== Source extract

1. The Two‑Front Nightmare: Afghanistan As India’s Proxy
For years, Pakistan’s military establishment has warned that India seeks to encircle it by opening a second front from Afghan soil. Since the Taliban’s return to Kabul in August 2021, that warning has been repeated with increasing urgency. “India is using Afghan territory to orchestrate terrorism inside Pakistan,” Pakistan’s Defence Minister Khawaja Asif alleged before the National Assembly in March 2026, citing a spike in attacks by the banned Tehreek‑e‑Taliban Pakistan (TTP).
The charges are not new, but the context is. India’s 2022 decision to reopen its embassy in Kabul, the delivery of 50,000 metric tonnes of wheat, and quiet engagement with the Taliban’s interim administration have all been interpreted by Rawalpindi as a strategic encirclement. When a TTP faction claimed the February 2026 suicide bombing in Peshawar that killed 84 people, Pakistani Interior Minister Mohsin Naqvi declared that “traces lead directly to handlers sitting in Indian consulates in Afghanistan.” No forensic evidence was released publicly.
Indian officials swiftly reject such claims. “Pakistan’s habit of externalising its internal pathologies is tired and predictable,” India’s External Affairs Minister S. Jaishankar said at a March 2026 press conference in New Delhi. “The Taliban government knows very well that our presence is purely humanitarian and diplomatic.”
Expert analysis suggests a more opaque picture. Ayesha Siddiqa, a Pakistani scholar and author of Military Inc., told the BBC in April 2026: “The accusation serves a domestic purpose; it unifies a polarised political landscape against an external enemy. But there is probably some tactical-level contact between Indian intelligence and anti‑Pakistan elements. Whether that translates into a state‑sanctioned proxy war is unproven.” A May 2026 United Nations Analytical Support and Sanctions Monitoring Team report noted ‘allegations’ of cross‑border support but said it had not received “independently verifiable material” confirming an Indian role in the recent TTP attacks.
Former Indian high commissioner to Pakistan, Ajay Bisaria, offered a caveat in The Wire: “Delhi would be foolish to open a front from Afghanistan. It would alienate the Taliban, upon whose goodwill our limited presence depends. Pakistan is projecting its own historical playbook onto India.” Nevertheless, Islamabad’s accusation remains a pillar of its public diplomacy.

====

» **Aim of the task**
For each statement, answer yes or no to say whether it agrees with the excerpt on Pakistan's accusations against India, and quote the excerpt's deciding words.
1. Pakistan publicly released forensic evidence linking the Peshawar bombing to Indian consulates.
2. India reopened its embassy in Kabul in 2022.
3. The May 2026 United Nations monitoring team report said it had received independently verifiable material confirming an Indian role in the recent TTP attacks.
The items after this excerpt are unrelated to it.

== Dataset

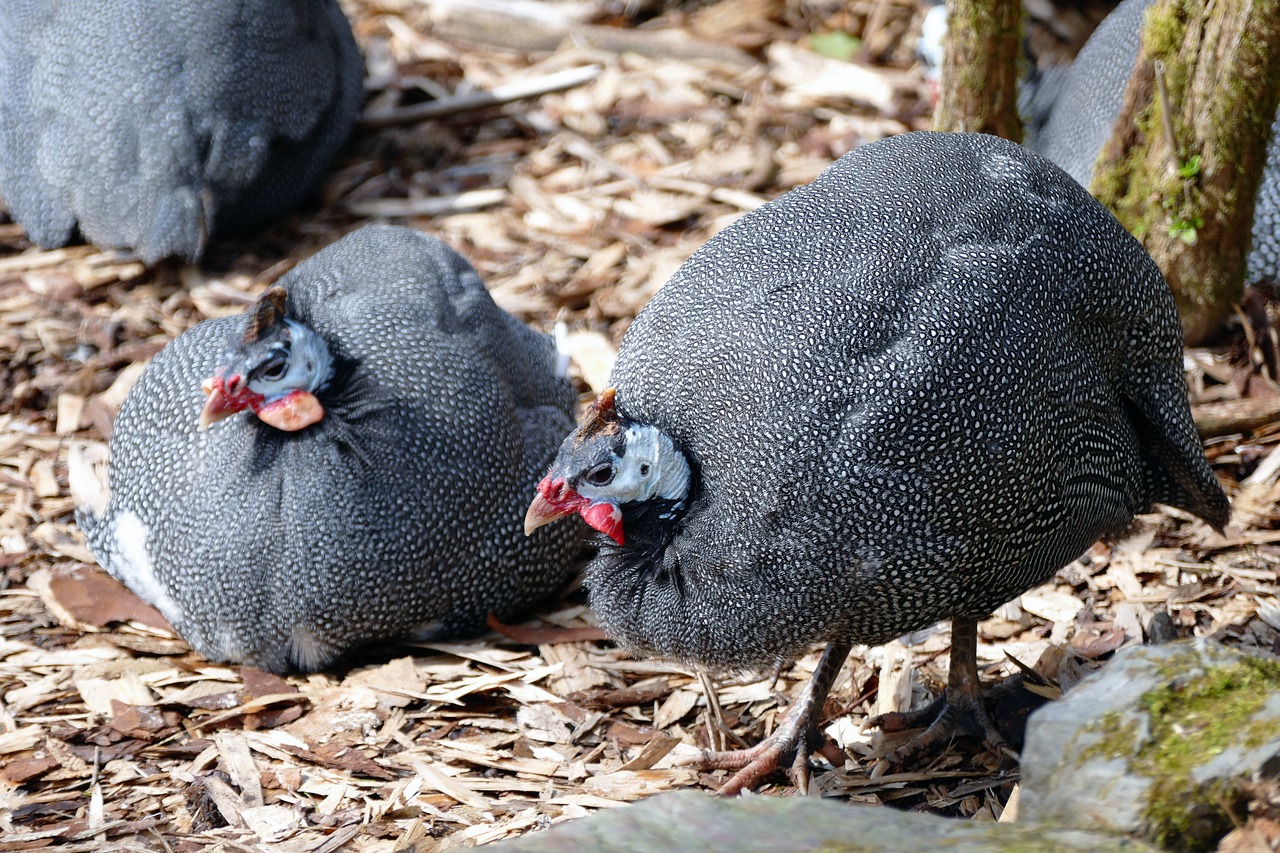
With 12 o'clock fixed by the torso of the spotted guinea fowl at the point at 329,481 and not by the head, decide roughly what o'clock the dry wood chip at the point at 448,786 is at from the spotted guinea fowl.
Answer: The dry wood chip is roughly at 10 o'clock from the spotted guinea fowl.

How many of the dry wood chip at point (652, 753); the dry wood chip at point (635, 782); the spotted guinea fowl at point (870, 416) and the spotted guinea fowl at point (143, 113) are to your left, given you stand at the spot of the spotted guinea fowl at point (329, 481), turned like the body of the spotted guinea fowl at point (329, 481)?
3

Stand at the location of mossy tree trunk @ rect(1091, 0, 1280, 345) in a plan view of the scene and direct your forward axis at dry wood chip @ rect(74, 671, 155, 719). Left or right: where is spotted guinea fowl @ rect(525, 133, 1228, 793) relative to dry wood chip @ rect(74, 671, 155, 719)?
left

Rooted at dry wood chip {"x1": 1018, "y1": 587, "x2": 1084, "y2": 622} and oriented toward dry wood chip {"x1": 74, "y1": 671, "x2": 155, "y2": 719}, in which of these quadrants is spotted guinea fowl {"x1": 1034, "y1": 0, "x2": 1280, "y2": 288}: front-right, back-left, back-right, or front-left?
back-right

====

» **Expected answer**
1. No: "No forensic evidence was released publicly."
2. Yes: "India’s 2022 decision to reopen its embassy in Kabul"
3. No: "it had not received “independently verifiable material” confirming an Indian role in the recent TTP attacks"